もちろん、負け惜しみなんかじゃない。背が同じ高さってことは、同じ目線で話ができるってことだ。顔と顔の距離が最短ってことだ。なんて素敵なんだろう。
「そうか……」
僕の高いテンションとは裏腹に、先輩は静かに悩むしぐさを見せた。すんなりとしたあごに、軽く曲げた人差し指を当てて何か考え込んでいる。
まあね、もろ手をあげて大歓迎、なんて反応をする人じゃないような気はしてたよ。でも、もしかしたらちょっと笑ってくれるかも、って期待してたのに、気の乗らない返事が非常に残念だ。
先輩にとっては、会員が見つかったことはラッキーだと思うんだけど、違うのかな。
がっかりして、やがて不安。僕の気持ちが移り変わってる間に先輩の考え事も終わったのか、先輩はあごから指を離し、再び僕の目に視線を戻した。
それだけの動きでさえ、ぴしっと感が伝わってくる。何というか、動きが直線的だ。
「桂くん、と言ったな。悪いが、入会テストを受けてくれないだろうか」
「テスト、ですか?」
いきなりテストという単語が出てきたのに驚いたというのもあるけど、本当にびっくりしたのは、先輩のしゃべり方だった。すごく変わってる。「悪いが」「だろうか」なんて言い方をする人、初めて見た。
でも先輩のかっこよさのせいか、口調に違和感を感じることはない。むしろぴったりだ。
ただでさえ部活など面倒に思っているのに、テストなんてとんでもない。そう思うはずだった。本来の僕なら。
しかし先輩を一目見たときに、僕は本来の自分をどこかに置いてきてしまったらしい。そのまま、今までの自分を忘れ去って別人になってしまいそうな勢いで、僕は答えた。
「はい、テスト受けます!」
先輩との縁をここで断ち切ってしまうわけにはいかない。『無難に人生を過ごすこと』だった僕の人生の命題は、『先輩ともっと仲良くなること』に一瞬で書きかえられた。意見だけじゃなく、命題までもが吹けば飛ぶような紙製でできてるのか、僕って奴は。

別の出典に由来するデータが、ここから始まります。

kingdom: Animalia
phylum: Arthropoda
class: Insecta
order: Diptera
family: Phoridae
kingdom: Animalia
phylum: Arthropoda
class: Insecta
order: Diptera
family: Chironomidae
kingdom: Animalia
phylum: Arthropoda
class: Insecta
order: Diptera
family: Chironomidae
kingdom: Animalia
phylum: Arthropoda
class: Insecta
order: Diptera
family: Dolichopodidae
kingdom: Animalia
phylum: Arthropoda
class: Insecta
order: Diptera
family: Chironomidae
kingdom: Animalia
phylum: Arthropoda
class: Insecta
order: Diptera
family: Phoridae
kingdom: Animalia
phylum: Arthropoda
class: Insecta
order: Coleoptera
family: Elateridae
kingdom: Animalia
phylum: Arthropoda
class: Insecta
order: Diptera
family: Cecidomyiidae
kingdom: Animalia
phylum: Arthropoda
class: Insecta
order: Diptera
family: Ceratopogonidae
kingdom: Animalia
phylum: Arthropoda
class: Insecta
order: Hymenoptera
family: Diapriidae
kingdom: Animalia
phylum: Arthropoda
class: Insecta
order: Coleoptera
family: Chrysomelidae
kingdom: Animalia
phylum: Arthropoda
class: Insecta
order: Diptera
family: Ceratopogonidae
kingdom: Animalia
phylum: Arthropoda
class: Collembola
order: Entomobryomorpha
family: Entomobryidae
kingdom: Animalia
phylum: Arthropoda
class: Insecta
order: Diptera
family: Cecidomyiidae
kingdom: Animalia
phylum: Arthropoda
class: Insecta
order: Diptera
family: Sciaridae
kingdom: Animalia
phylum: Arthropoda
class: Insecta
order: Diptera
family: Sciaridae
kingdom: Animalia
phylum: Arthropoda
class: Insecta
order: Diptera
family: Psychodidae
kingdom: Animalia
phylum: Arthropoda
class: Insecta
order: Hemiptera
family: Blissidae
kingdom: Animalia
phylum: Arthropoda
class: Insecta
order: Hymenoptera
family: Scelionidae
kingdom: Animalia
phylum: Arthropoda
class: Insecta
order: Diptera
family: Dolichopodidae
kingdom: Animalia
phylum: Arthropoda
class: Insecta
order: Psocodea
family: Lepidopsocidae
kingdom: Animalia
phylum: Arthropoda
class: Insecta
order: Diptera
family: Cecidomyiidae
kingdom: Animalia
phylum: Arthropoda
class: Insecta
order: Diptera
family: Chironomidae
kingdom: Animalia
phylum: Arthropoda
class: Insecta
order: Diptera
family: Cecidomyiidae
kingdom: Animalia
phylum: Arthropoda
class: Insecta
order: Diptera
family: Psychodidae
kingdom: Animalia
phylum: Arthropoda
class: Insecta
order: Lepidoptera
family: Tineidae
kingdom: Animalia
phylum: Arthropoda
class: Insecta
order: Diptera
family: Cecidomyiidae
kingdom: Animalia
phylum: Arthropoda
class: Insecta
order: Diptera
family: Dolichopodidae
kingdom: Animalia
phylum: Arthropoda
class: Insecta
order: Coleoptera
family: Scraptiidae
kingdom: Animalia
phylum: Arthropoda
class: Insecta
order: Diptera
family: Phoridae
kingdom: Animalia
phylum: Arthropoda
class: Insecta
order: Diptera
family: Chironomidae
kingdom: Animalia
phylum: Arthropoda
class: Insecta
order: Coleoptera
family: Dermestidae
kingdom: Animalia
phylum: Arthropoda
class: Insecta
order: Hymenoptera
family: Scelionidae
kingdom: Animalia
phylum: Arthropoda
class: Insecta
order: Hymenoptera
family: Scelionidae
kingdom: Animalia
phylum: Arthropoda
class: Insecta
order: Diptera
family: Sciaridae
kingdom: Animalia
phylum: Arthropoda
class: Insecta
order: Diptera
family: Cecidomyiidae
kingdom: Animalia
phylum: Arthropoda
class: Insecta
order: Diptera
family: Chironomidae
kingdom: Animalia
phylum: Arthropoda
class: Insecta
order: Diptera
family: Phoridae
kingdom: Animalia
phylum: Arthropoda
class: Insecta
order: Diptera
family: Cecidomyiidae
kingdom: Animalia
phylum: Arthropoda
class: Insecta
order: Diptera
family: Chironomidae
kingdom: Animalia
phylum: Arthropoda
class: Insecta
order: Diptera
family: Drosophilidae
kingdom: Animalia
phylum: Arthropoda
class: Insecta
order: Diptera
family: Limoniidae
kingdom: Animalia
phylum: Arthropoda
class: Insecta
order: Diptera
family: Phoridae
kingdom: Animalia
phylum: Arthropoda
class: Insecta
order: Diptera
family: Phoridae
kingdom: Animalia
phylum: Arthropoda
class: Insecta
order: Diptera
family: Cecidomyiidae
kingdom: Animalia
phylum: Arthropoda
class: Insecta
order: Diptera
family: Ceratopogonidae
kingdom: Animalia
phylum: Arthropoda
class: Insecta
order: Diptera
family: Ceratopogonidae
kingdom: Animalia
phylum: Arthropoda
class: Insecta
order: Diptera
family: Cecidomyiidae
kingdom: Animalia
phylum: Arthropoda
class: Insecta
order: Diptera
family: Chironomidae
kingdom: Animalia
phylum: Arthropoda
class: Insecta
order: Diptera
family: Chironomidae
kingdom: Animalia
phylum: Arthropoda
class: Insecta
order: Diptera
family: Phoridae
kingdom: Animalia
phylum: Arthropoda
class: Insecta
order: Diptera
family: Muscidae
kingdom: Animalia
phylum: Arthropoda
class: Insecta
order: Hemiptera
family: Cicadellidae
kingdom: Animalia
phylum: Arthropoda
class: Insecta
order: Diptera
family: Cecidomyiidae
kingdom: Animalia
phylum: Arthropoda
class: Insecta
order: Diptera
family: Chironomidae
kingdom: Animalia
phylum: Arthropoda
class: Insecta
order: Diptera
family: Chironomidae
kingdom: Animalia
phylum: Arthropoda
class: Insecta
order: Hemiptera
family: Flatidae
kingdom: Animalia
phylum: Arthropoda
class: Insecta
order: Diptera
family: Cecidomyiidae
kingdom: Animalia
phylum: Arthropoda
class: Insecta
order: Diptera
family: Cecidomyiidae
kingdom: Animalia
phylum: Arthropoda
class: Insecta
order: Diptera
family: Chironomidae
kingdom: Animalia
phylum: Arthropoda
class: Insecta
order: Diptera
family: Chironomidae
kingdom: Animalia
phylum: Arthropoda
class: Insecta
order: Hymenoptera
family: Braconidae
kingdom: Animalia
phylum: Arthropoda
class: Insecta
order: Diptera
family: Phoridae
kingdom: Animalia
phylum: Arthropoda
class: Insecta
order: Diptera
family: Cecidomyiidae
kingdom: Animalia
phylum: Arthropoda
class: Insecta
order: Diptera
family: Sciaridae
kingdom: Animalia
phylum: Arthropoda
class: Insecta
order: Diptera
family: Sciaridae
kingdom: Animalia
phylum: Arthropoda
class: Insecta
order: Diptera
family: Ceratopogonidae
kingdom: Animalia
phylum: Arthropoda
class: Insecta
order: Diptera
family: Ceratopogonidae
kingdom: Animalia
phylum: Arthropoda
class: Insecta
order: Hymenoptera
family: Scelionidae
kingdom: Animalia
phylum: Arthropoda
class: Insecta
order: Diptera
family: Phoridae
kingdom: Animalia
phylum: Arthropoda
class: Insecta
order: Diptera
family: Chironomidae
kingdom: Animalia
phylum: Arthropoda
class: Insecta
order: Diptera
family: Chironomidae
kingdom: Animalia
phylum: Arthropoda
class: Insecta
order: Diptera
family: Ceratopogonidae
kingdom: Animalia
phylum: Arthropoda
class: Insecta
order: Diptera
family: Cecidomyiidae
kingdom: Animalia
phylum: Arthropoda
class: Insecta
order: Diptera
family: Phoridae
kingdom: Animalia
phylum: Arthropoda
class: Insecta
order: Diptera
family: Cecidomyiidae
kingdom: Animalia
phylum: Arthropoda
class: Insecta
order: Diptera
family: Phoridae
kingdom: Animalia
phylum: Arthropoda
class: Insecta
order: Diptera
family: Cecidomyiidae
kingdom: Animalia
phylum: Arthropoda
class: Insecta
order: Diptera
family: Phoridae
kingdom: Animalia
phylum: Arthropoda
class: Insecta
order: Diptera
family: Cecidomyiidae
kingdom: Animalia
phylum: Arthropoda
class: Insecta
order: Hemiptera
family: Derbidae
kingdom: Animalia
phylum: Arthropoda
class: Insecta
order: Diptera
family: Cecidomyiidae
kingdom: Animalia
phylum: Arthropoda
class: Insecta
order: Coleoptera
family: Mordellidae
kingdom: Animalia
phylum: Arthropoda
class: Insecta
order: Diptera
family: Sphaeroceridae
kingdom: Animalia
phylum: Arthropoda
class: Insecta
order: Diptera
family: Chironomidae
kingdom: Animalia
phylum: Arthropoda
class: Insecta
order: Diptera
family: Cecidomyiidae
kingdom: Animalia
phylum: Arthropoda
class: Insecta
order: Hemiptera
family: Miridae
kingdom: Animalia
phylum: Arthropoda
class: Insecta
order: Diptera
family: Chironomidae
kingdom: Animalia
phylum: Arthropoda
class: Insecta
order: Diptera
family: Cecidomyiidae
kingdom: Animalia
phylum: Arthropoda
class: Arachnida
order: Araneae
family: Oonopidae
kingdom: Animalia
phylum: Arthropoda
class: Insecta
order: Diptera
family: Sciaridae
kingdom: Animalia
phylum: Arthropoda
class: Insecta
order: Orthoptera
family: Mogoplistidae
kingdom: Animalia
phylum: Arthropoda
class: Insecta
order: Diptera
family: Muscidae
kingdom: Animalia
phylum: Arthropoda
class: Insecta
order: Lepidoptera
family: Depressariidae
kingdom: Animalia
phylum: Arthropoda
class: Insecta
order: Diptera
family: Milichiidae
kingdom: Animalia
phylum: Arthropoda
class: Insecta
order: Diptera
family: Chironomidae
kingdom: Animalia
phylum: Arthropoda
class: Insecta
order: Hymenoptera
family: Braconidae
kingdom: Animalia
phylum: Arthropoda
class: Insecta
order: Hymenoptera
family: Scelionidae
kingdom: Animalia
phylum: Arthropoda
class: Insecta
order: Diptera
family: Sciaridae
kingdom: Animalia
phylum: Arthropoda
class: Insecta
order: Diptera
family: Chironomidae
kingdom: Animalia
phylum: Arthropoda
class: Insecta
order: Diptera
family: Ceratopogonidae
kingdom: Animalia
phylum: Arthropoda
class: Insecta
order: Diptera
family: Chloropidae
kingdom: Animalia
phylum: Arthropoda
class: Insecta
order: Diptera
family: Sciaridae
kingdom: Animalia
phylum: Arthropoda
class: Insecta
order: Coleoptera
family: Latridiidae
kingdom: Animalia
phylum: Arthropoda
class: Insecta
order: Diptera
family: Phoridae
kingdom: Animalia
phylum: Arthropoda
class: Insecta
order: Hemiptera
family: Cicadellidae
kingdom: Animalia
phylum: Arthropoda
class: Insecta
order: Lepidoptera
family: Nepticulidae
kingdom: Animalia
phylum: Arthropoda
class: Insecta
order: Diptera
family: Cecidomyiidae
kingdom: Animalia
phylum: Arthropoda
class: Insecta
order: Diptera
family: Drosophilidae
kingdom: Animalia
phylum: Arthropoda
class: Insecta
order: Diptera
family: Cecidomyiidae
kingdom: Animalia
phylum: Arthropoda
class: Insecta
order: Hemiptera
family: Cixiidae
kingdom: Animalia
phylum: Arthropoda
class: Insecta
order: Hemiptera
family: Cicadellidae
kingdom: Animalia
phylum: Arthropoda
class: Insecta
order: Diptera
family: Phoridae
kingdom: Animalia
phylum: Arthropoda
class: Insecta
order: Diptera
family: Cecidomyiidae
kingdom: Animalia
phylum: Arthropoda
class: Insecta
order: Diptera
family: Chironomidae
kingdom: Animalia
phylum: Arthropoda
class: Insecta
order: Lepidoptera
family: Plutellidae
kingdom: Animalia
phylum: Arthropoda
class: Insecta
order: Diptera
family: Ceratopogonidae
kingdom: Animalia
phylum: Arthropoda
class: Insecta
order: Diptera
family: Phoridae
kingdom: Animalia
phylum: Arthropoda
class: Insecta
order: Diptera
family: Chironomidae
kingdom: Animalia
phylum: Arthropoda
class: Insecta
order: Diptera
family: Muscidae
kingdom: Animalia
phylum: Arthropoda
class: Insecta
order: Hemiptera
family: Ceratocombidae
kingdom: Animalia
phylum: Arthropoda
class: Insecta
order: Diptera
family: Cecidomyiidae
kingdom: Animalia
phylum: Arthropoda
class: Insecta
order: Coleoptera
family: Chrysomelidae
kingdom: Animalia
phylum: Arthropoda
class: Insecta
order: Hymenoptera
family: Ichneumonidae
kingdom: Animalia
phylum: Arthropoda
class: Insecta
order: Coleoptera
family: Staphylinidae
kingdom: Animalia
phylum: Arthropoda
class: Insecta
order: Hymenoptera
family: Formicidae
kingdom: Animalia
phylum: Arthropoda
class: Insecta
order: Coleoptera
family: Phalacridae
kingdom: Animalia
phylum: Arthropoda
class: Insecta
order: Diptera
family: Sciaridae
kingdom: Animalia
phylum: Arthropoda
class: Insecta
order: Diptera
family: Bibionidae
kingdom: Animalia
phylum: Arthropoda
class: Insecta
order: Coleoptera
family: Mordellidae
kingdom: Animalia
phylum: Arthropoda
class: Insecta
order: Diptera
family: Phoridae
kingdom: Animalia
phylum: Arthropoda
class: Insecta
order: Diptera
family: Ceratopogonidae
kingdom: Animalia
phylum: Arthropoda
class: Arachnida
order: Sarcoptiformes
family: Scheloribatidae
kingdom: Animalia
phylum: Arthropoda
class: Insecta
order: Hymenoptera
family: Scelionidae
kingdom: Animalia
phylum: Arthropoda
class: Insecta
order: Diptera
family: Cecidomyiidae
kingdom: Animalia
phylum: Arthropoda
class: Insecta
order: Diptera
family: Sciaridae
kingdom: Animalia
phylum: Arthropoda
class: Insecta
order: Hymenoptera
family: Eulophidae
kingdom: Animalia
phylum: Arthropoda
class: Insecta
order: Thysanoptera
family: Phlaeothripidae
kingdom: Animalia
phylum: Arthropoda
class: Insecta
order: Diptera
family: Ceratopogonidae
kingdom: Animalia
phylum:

たった今、出会ったばかりの先輩のためにそこまで考えるなんて、変じゃないか?
我に返った自分が発した疑問は、たった一言で片づけられる。
恋の力だ。
ごめん、自分でもちょっと恥ずかしかった。まあ、でも、嘘ではないよ。うん。何だかわからないけど、先輩と話す、というそれだけのことに全身全霊を傾けられる気がする。そのためなら、できないことはないような気がするんだ。
僕は、先輩を好きになってしまった。
「君、元気がいいな。そんなにうさぎが好きなのか」
ここで初めて、先輩が嬉しそうに笑った。目を細めて笑ってくれた。
僕は思わず息をのむ。いや、実際は息をするのも忘れてた気がする。ああ、人が笑うのを見てこんなに嬉しい気持ちになるなんて。
はい、うさぎ大好きです、と答える前にちょっと悩む。実物のうさぎを見たことさえ片手で足りるほどしかないのに、嘘を言っていいのか?
ここで僕は恋パワーを全開にした。出会って間もない先輩を、僕は好きになった。だったら、うさぎだって一目見たその瞬間から大好きになってしまうに違いない。きっとそうだ。そういうことにする。
「はい、うさぎ大好きです!」
「そうか。うさぎ好き同士、仲良くやろうな」
「ぜひ!」
いちいち暑苦しいほど勢い込んで話す僕に動じることもなく、先輩はすっと手を差し出した。握手を求める手だ。
僕は先輩の手に触れられる千載一遇の機会を逃すまい、しかしがっついてるように見えてはならないぞ、などと考えつつ、慎重に先輩の手を握り返す。
思ったより、柔らかい手だ。しぐさがかっちりしてるから、手も硬いのかと思ってた。あ、でも手のひらにマメのようなものがある。やっぱりスポーツをやってるのかな?
『真木先輩の手』というタイトルでレポートを何枚も書けそうなほど、僕は彼女の手を見つめ続けていた。